Task directions: Do statements (a), (b), and (c) below agree with the execution-status code? For each, give yes or no with the deciding words from the code. (a) The GET endpoint responds with status 404 when the execution ID is empty or not found. (b) An AWS status of STARTING is mapped to 'PENDIENTE'. (c) The sessionToken field is required in SyncHistoryRequest.

Text provided:
GET Endpoint - Check Status

Query the status of a specific execution:
export const GET: APIRoute = async ({ url }) => {
  const executionId = url.searchParams.get('executionId') || '';

  if (!executionId || !executions.has(executionId)) {
    return new Response(JSON.stringify({ 
      error: 'No se encontró la ejecución solicitada.' 
    }), { status: 404 });
  }

  const execution = executions.get(executionId)!;

  return new Response(JSON.stringify(execution), {
    status: 200,
    headers: { 'Content-Type': 'application/json' }
  });
};

Execution History

Fetching AWS History

Retrieve historical ingestion jobs from AWS:
// From src/pages/api/sync-history.ts
import { 
  BedrockAgentClient, 
  ListIngestionJobsCommand 
} from '@aws-sdk/client-bedrock-agent';

type SyncHistoryRequest = {
  region: string;
  knowledgeBaseId: string;
  dataSourceId: string;
  accessKeyId: string;
  secretAccessKey: string;
  sessionToken?: string;
  maxResults?: number;
};

type UiSyncStatus = 'PENDIENTE' | 'EN_EJECUCION' | 'COMPLETADO' | 'FALLIDO';

const mapAwsStatusToUiStatus = (status?: string): UiSyncStatus => {
  if (status === 'COMPLETE') return 'COMPLETADO';
  if (status === 'FAILED') return 'FALLIDO';
  if (status === 'IN_PROGRESS' || status === 'STARTING') return 'EN_EJECUCION';
  return 'PENDIENTE';
};

export const POST: APIRoute = async ({ request }) => {
  const payload = await request.json() as SyncHistoryRequest;

  if (!payload.region || !payload.knowledgeBaseId || 
      !payload.dataSourceId || !payload.accessKeyId || 
      !payload.secretAccessKey) {
    return new Response(JSON.stringify({ 
      error: 'Faltan parámetros para consultar historial de sincronización.' 
    }), { status: 400 });
  }

  const client = new BedrockAgentClient({
    region: payload.region,
    credentials: {
      accessKeyId: payload.accessKeyId,
      secretAccessKey: payload.secretAccessKey,
      sessionToken: payload.sessionToken || undefined
    }
  });

  const maxResults = Math.min(Math.max(Number(payload.maxResults || 30), 1), 100);

  const listResponse = await client.send(
    new ListIngestionJobsCommand({
      knowledgeBaseId: payload.knowledgeBaseId,
      dataSourceId: payload.dataSourceId,
      maxResults
    })

Material supplied:
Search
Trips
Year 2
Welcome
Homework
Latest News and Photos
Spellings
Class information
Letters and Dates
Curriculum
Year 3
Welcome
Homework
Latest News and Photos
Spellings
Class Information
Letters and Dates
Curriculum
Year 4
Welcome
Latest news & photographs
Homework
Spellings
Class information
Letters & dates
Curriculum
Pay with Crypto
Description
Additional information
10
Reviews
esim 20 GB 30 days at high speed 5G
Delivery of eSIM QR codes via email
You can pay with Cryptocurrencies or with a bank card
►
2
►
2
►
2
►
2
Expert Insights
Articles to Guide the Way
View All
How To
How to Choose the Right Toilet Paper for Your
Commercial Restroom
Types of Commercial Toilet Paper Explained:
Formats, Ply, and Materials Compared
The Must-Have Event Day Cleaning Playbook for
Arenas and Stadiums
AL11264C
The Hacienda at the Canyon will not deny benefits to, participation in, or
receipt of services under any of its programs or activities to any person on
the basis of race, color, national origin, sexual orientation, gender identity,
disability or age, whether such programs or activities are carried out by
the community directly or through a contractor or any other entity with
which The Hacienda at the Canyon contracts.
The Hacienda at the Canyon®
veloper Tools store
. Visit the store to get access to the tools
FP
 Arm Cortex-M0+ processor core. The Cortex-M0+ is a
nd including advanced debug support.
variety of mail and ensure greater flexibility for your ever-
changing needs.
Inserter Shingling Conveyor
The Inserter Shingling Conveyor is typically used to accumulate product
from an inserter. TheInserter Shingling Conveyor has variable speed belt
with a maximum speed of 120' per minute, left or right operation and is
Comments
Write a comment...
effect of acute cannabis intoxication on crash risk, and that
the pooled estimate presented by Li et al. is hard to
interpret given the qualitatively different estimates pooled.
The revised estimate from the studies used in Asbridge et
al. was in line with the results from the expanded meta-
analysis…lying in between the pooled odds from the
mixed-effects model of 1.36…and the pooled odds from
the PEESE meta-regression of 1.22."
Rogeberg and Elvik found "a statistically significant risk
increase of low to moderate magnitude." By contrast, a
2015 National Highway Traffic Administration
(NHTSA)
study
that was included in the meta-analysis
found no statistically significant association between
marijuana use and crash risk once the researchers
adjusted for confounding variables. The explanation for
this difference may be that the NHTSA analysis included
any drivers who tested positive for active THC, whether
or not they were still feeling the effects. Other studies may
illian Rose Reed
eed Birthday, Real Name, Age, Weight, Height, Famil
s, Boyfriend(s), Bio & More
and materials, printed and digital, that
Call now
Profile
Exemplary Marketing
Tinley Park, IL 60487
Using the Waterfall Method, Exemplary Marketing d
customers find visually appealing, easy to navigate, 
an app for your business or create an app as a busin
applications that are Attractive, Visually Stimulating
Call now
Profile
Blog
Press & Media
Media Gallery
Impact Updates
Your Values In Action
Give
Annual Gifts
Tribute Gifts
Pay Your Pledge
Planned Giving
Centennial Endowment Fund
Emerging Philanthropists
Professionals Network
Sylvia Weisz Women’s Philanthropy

Result of the task:
(a) Yes: "if (!executionId || !executions.has(executionId))" leads to "{ status: 404 }".
(b) No: "if (status === 'IN_PROGRESS' || status === 'STARTING') return 'EN_EJECUCION';"
(c) No: "sessionToken?: string;"